Anyhow, this all distilled into a wide ranging and thought provoking talk (I thought) that had stuff in it that our local history guru, Mike Ingram, didn't know or had bought into the myths and legends weaved round the man.
So, last Thursday, on one of the hottest evenings of the year, I shared my findings with about 35 of the faithful (a decent turnout given the weather and the fact the holidays have started). Alas, I did go on a bit, and then a bit more, and then a bit more. I overran by about an hour.
I was a bit surprised at this, - talking to a time limit used to be something I was good at.
Well, everyone stayed awake despite the heat and lack of air conditioning. And a few people afterwards were kind enough to say that they found it all really interesting.

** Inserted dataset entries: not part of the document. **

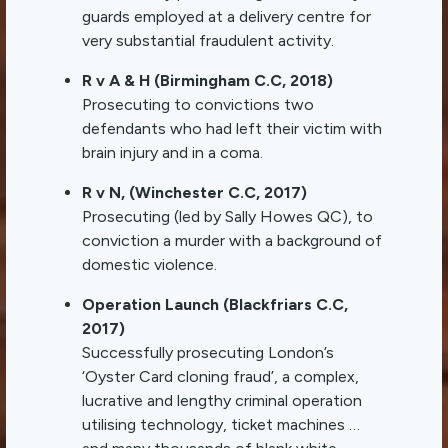
guards employed at a delivery centre for
very substantial fraudulent activity.
R v A & H (Birmingham C.C, 2018)
Prosecuting to convictions two
defendants who had left their victim with
brain injury and in a coma.
R v N, (Winchester C.C, 2017)
Prosecuting (led by Sally Howes QC), to
conviction a murder with a background of
domestic violence.
Operation Launch (Blackfriars C.C,
2017)
Successfully prosecuting London’s
‘Oyster Card cloning fraud’, a complex,
lucrative and lengthy criminal operation
utilising technology, ticket machines …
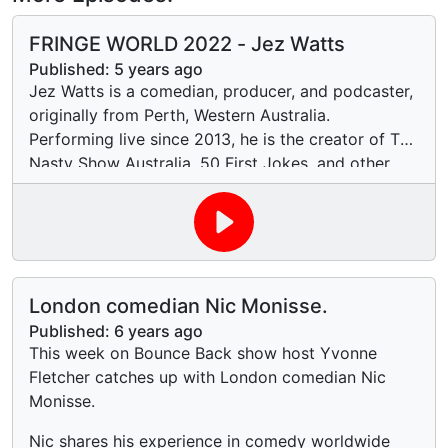
FRINGE WORLD 2022 - Jez Watts
Published:
5 years ago
Jez Watts is a comedian, producer, and podcaster,
originally from Perth, Western Australia.
Performing live since 2013, he is the creator of The
Nasty Show Australia, 50 First Jokes, and other
concept shows. He's toured six different solo
standup hours and an original choose-your-own-
adventure live-multimedia comedy musical. He is
currently based in Melbourne.
London comedian Nic Monisse.
Published:
6 years ago
This week on Bounce Back show host Yvonne
Fletcher catches up with London comedian Nic
Monisse.
Nic shares his experience in comedy worldwide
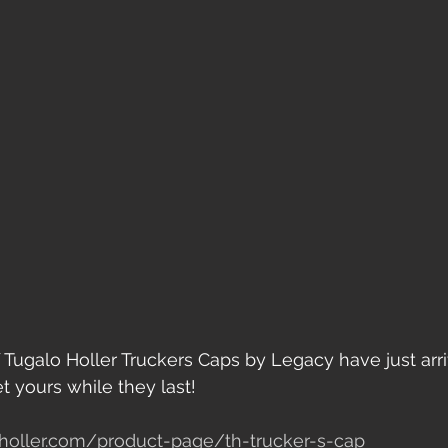
 Tugalo Holler Truckers Caps by Legacy have just arri
 yours while they last!
holler.com/product-page/th-trucker-s-cap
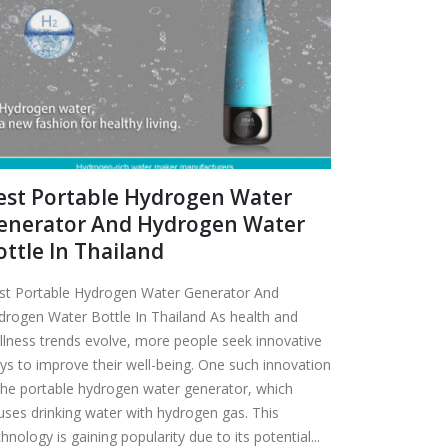
est Portable Hydrogen Water
enerator And Hydrogen Water
ottle In Thailand
st Portable Hydrogen Water Generator And
drogen Water Bottle In Thailand As health and
llness trends evolve, more people seek innovative
ys to improve their well-being. One such innovation
 the portable hydrogen water generator, which
fuses drinking water with hydrogen gas. This
hnology is gaining popularity due to its potential...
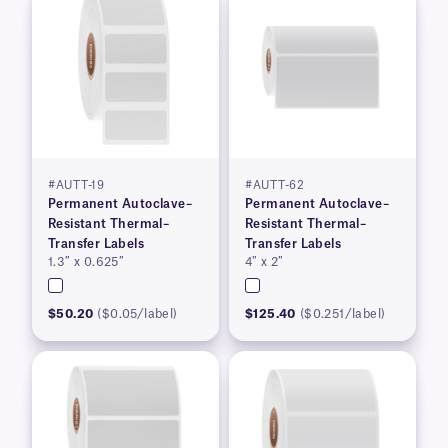
#AUTT-19
#AUTT-62
Permanent Autoclave–
Permanent Autoclave–
Resistant Thermal–
Resistant Thermal–
Transfer Labels
Transfer Labels
1.3″ x 0.625″
4″ x 2″
$50.20
($0.05/label)
$125.40
($0.251/label)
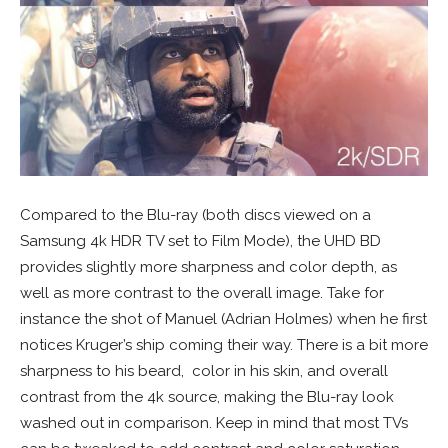
Compared to the Blu-ray (both discs viewed on a
Samsung 4k HDR TV set to Film Mode), the UHD BD
provides slightly more sharpness and color depth, as
well as more contrast to the overall image. Take for
instance the shot of Manuel (Adrian Holmes) when he first
notices Kruger’s ship coming their way. There is a bit more
sharpness to his beard, color in his skin, and overall
contrast from the 4k source, making the Blu-ray look
washed out in comparison. Keep in mind that most TVs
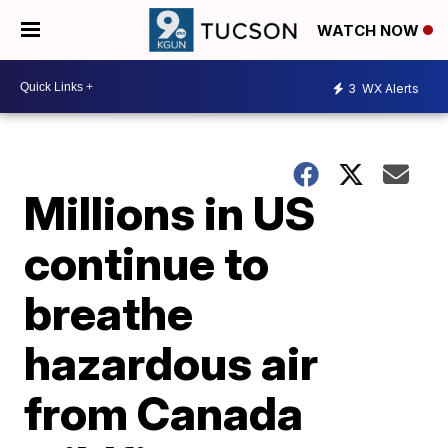
WATCH NOW
3
WX Alerts
Millions in US
continue to
breathe
hazardous air
from Canada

So there you have it. Anyone else need an evening's talk about an obscure bloke from the middle of the 17th century (who admittedly did get mixed up in some entertaining stuff)? I can probably trim it down to an hour now I know how long the whole thing takes once I get going....
That sounds to me like the foundation for a future Ph D - if the person who got in ahead of you failed to carry out as thorough an historiographical search as you have done. It is reasonable, though, to bear in mind that the 'inaccurate' past accounts are still 'history' - clearly someone had an axe to grind. Was Boteler's governance remembered with hostility by the locals? Why might that have been? Merely the fact of it, or was there something else behind?
ReplyDeleteIf no one noticed the passage of an extra hour, your talk must have been sufficiently
engaging...
Durston's book is really good, apart from some details of Boteler's biography.
DeleteThe talk went into why Boteler might have had a bad press and whether or not the locals liked or hated him. Generally the very top local nobs didn't like him (he threw the Earl of Northampton into jail for refusing to comply with the law on the provision of security bonds), but the "Godly Party" - that is lower level gentry who were religious Independents - were much more in favour.
There's an outside chance I might put together a short biographical work on WB, but otherwise the talk is in my briefcase, should anyone else ever want me to give it.